DBC, les tulipes Varoises 

Il s’agit là, pour ouvrir cette série d’exemples, du cas le plus emblématique de la Campagne Dynamique Export 
qui fut donc souvent proposé comme illustration à la Presse : en effet, sa première présentation remonte à 
un spectacle d’entreprises, au cours d’un petit déjeuner au Lido, en 1987, où elle permit de promouvoir  
avec force sa double efficacité synergie étudiant-entreprise +  investissement emploi-export

Au début des années 80, DBC, entreprise Varoise de 40 personnes commercialisant  fruits, légumes et fleurs, n’exportait que très faiblement sur l’Europe , car l’entreprise ne disposait pour cela d’aucun personnel spécialisé. 
Elle se contentait  de répondre aux commandes ponctuelles d'importateurs, Hollandais et  Belges, en particulier. 

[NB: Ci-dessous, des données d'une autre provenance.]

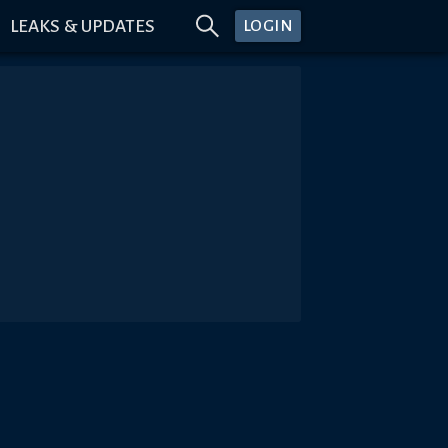
LEAKS & UPDATES
LOGIN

C’est alors que Marie Hélène Ugal, une étudiante en fin de 3ème cycle commerce extérieur (CECE-CSTI de Marseille) proposa à André David, le P-DG de l’époque, de réaliser une étude de marché aux USA  
pour ses fleurs coupées ; après une excellente préparation, dont l’activation de contacts commerciaux auprès 
des acheteurs grâce à des relations préalables très fructueuses - car motivantes - avec les  P.E.E. des quatre villes soigneusement ciblées, cette mission connut un tel succès que l’étudiante-jeune diplômée fut recrutée par DBC dès son retour

Elle entreprit alors à la fois de stimuler les clients européens de DBC et  de faire démarrer un courant d’affaires avec ses prospects américains

Aussi d' organiser au sein de DBC et avec ses partenaires extérieurs, la logistique la plus efficace pour le produit hyper-fragile qu’est la fleur coupée,afin de renforcer la compétitivité de ses tulipes à l’export. 

Tous ces efforts furent vite payants :  ce sont 60 tonnes de tulipes qui sont parties d’Hyères, de novembre 1986 à juin 87, rien qu’à destination des USA !

En termes de CA, les exportations de DBC sont passées de 4 à 10 MF en deux ans, tandis que l’entreprise recrutait sept personnes supplémentaires,  en production-manutention. 

En 2001, si les dirigeants ont changé, la volonté export s’est bien transmise, avec Jean-Luc David, le nouveau P-DG de DBC, qui a exporté pour 25 MF en 2000, soit 60% du C.A. de l'entreprise en fleurs, ce qui lui a aussi permis de  maintenir ses effectifs, malgré la nécessaire mécanisation du traitement des fleurs coupées.